(This chart is from statista.com.)
The NRA, Republican officials, and other gun-lovers would have you believe that assault weapons (like the AR-15) are no different than other semi-automatic weapons available to U.S. citizens, and therefore should be available to anyone who wants one. They would have you believe the right to own one is protected by the Second Amendment to our Constitution.
Neither of those things is true. Our courts, including the U.S. Supreme Court, have decided that a ban on assault weapons does not violate constitutional rights. And the assault weapons are far more deadly than other semi-automatics (because of the high-velocity ammunition they use).
Following is just part of an article by trauma center radiologist Heather Sher in The Atlantic:
Routine handgun injuries leave entry and exit wounds and linear tracks through the victim’s body that are roughly the size of the bullet. If the bullet does not directly hit something crucial like the heart or the aorta, and the victim does not bleed to death before being transported to our care at the trauma center, chances are that we can save him. The bullets fired by an AR-15 are different: They travel at a higher velocity and are far more lethal than routine bullets fired from a handgun. The damage they cause is a function of the energy they impart as they pass through the body. A typical AR-15 bullet leaves the barrel traveling almost three times faster than—and imparting more than three times the energy of—a typical 9mm bullet from a handgun. An AR-15 rifle outfitted with a magazine with 50 rounds allows many more lethal bullets to be delivered quickly without reloading.
I have seen a handful of AR-15 injuries in my career. Years ago I saw one from a man shot in the back by a swat team. The injury along the path of the bullet from an AR-15 is vastly different from a low-velocity handgun injury. The bullet from an AR-15 passes through the body like a cigarette boat traveling at maximum speed through a tiny canal. The tissue next to the bullet is elastic—moving away from the bullet like waves of water displaced by the boat—and then returns and settles back. This process is called cavitation; it leaves the displaced tissue damaged or killed. The high-velocity bullet causes a swath of tissue damage that extends several inches from its path. It does not have to actually hit an artery to damage it and cause catastrophic bleeding. Exit wounds can be the size of an orange.
With an AR-15, the shooter does not have to be particularly accurate. The victim does not have to be unlucky. If a victim takes a direct hit to the liver from an AR-15, the damage is far graver than that of a simple handgun-shot injury. Handgun injuries to the liver are generally survivable unless the bullet hits the main blood supply to the liver. An AR-15 bullet wound to the middle of the liver would cause so much bleeding that the patient would likely never make it to the trauma center to receive our care.

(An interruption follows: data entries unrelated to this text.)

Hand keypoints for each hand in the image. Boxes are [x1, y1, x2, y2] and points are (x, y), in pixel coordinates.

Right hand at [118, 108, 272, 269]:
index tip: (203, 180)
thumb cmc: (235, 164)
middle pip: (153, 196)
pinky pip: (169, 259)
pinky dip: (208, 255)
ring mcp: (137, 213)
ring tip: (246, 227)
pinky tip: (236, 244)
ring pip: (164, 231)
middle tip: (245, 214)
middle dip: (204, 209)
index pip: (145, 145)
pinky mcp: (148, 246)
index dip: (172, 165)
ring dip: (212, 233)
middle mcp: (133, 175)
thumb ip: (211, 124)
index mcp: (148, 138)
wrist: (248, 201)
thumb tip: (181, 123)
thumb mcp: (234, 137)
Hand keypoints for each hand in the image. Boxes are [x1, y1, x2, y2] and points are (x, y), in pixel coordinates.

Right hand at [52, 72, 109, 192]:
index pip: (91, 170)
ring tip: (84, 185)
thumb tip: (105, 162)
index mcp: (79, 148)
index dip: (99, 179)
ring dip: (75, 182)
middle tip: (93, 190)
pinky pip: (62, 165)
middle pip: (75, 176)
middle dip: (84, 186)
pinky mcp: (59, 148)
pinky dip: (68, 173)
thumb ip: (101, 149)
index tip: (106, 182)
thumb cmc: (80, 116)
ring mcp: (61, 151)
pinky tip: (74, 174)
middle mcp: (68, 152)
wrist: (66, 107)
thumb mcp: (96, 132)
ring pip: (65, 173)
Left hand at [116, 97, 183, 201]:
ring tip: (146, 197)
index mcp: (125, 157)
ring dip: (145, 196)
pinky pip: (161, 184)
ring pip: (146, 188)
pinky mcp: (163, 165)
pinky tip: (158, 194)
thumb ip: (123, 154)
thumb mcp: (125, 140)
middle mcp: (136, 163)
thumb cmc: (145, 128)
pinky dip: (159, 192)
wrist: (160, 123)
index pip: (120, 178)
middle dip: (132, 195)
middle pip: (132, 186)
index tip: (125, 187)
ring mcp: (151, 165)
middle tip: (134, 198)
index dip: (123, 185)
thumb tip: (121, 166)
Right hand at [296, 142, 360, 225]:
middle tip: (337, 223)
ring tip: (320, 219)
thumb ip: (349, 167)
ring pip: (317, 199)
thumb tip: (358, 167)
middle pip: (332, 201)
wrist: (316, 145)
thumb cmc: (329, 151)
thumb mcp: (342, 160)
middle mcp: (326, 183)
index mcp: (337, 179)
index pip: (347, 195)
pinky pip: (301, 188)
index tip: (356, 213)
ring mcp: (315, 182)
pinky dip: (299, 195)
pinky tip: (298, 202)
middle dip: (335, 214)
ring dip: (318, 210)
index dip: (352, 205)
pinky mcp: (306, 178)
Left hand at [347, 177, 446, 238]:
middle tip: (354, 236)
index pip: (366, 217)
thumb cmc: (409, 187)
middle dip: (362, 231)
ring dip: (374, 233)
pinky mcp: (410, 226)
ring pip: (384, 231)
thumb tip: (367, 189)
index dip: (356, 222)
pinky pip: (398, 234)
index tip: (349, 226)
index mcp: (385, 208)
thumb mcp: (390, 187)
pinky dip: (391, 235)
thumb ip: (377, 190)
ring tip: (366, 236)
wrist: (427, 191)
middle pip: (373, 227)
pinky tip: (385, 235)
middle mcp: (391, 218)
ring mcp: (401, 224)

One of my ER colleagues was waiting nervously for his own children outside the school. While the shooting was still in progress, the first responders were gathering up victims whenever they could and carrying them outside the building. Even as a physician trained in trauma situations, there was nothing he could do at the scene to help save the victims who had been shot with the AR-15. Most of them died on the spot; they had no fighting chance at life.
As a doctor, I feel I have a duty to inform the public of what I have learned as I have observed these wounds and cared for these patients. It’s clear to me that AR-15 and other high-velocity weapons, especially when outfitted with a high-capacity magazine, have no place in a civilian’s gun cabinet. I have friends who own AR-15 rifles; they enjoy shooting them at target practice for sport and fervently defend their right to own them. But I cannot accept that their right to enjoy their hobby supersedes my right to send my own children to school, a movie theater, or a concert and to know that they are safe. Can the answer really be to subject our school children to active-shooter drills—to learn to hide under desks, turn off the lights, lock the door, and be silent—instead of addressing the root cause of the problem and passing legislation to take AR-15-style weapons out of the hands of civilians? . . .
Banning the AR-15 should not be a partisan issue. No consensus may exist on many questions of gun control, but there seems to be broad support for removing high-velocity, lethal weaponry and high-capacity magazines from the market, which would drastically reduce the incidence of mass murders. Every constitutionally guaranteed right that we are blessed to enjoy comes with responsibilities. Even our right to free speech is not limitless. Second Amendment gun rights must respect the same boundaries. . . .
The Federal Assault Weapons Ban (AWB) of 1994 included language that prohibited semiautomatic rifles such the AR-15, and also large-capacity magazines with the ability to hold more than 10 rounds. The ban was allowed to expire on September 13, 2004, after 10 years. The mass murders that have followed the ban’s lapse make clear that it must be reinstated. . . .
As a radiologist, I have now seen high-velocity AR-15 gunshot wounds firsthand, an experience that most radiologists in our country will never have. I pray that these are the last such wounds I have to see, and that AR-15-style weapons and high-capacity magazines are banned for use by civilians in the United States, once and for all.